LYON 1ère

Prix Lumière 2024 / Isabelle Huppert : « Le cinéma, c’est le triomphe de l’instant présent »

Laura Nodari

Laura Nodari

« J’ai du mal à croire tout ce que j’entends sur moi ». Ce samedi 19 octobre, Isabelle Huppert a rencontré la presse pour revenir sur le Prix Lumière qu’elle a reçu à Lyon. Souvenirs de tournage, cinéma à l’international, mode, répétitions, musique… Ce moment a permis un retour sur l’impressionnante carrière de l’actrice. Cependant, cette rétrospective est indissociable d’un regard aussi tourné vers le futur et surtout d’une affirmation de la primauté de l’instant présent.

La conférence a débuté par une recommandation qu’elle ferait à une jeune femme aujourd’hui. Il s’agit d’une phrase qu’elle se dirait à elle-même : « être curieuse avant tout : voir plein de choses, regarder pleins de films, lire beaucoup de livres, et entretenir de la confiance en soi. »

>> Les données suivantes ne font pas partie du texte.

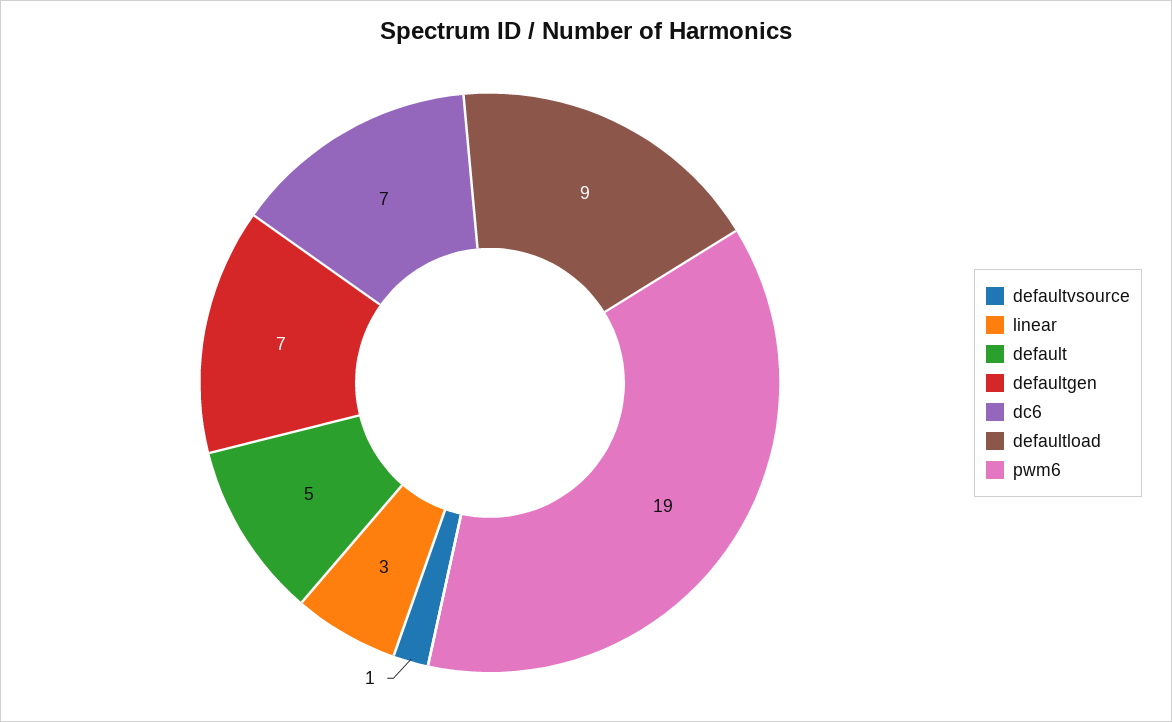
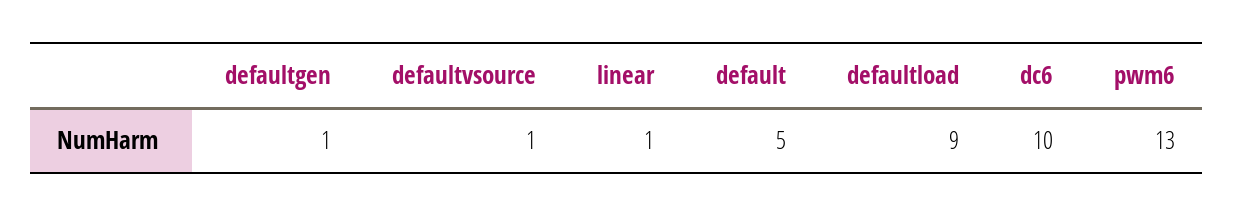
linear: 3 -> 1
defaultgen: 7 -> 1
dc6: 7 -> 10
pwm6: 19 -> 13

La caméra ayant commencé à la filmer très jeune, l’artiste française avait très vite ressenti « le sentiment que c’était ma place ». Par exemple, avec La Dentelière de Claude Goretta, sorti en 1977 elle avait eu l’impression en lisant le livre que le personnage était écrit pour elle en décrivant « des yeux verts, de grosses joues et tâches de rousseur ».

Elle est également revenue sur le premier prix qu’elle avait reçu :

« Le cinéma c’est le triomphe de l’instant présent. »

D’ailleurs elle remarque que le rôle qui l’a le plus marqué est toujours le dernier. Par exemple, actuellement c’est La Prisonnière de Bordeaux de Patricia Mazuy, son tout dernier film.

« Je ne garde pas de trace des rôles (…) moi ce qui me plaît c’est le faire, une fois qu’il est fait je n’y pense plus parce que si je devais y penser ce serait trop lourd à porter ».

Elle a également expliqué quel est son moteur pour continuer de passer devant la caméra :

Elle s’est montrée optimiste pour le cinéma : « malgré une menace, il y a une survie du cinéma ».

Elle a annoncé aussi que son prochain film sera avec une réalisatrice allemande.

D’ailleurs, elle est revenue sur sa carrière à l’international, notamment sur le fait de jouer dans une autre langue. L’actrice qui dépasse nos frontières sur les tournages, a mentionné la manière particulière de travailler la langue et son mélange avec le réalisateur Hong Sang-soo.

« J’ai envie d’aller partout ! »

« Le cinéma n’a pour vocation que d’être international, de parler au monde entier. » 

Elle a également rappelé son souvenir le plus marquant des Festivals Lumière auxquels elle a assisté. Il s’agit de la présentation qu’elle avait faite en 2012, à la Halle Tony Garnier, aux côtés de Michael Cimino pour son film La Porte du Paradis. Pour elle, Lyon a offert au réalisateur, avant sa disparition, la reconnaissance que le film n’avait pas eu aux Etats Unis.

En outre, concernant cette dimension internationale du cinéma, elle remarque aussi que « le cinéma est devenu plus politique mais dans le meilleur sens du mot ».  En effet, pour elle, le cinéma a aussi une fonction de raconter le monde, il dénonce : « parfois il est contre, parfois il est pour : il faut qu’il reste libre avant tout ». L’importance est de toujours garder cette indépendance d’expression et que le cinéma reste « libre de dire les choses comme elles doivent être dites pas forcement comme on a envie qu’elles soient dites ».

Par ailleurs, l’actrice, toujours élégante dans la vie comme à l’écran, a confirmé l’importance qu’ont pour elle les costumes, «  la première impression qu’on donne aux spectateurs », indissociables du langage du corps essentiel chez un personnage.

Enfin, notons qu’elle est revenue sur l’essence de la froideur, caractéristique sublime de la manière de jouer de l’actrice. Elle explique cet attribut parce que selon elle : «  l’émotion nait de la froideur ; alors que l’émotion tue l’émotion. (…) C’est ma nature. »

Après avoir présenté plusieurs de ses films au programme du festival, tourné le traditionnel remake de Sortie d’Usine avec les autres invités du festival, offert une séance de dédicaces aux lyonnais et inauguré sa plaque sur le mur des cinéastes, rue du premier film, Isabelle Huppert est repartie dans ses mystères.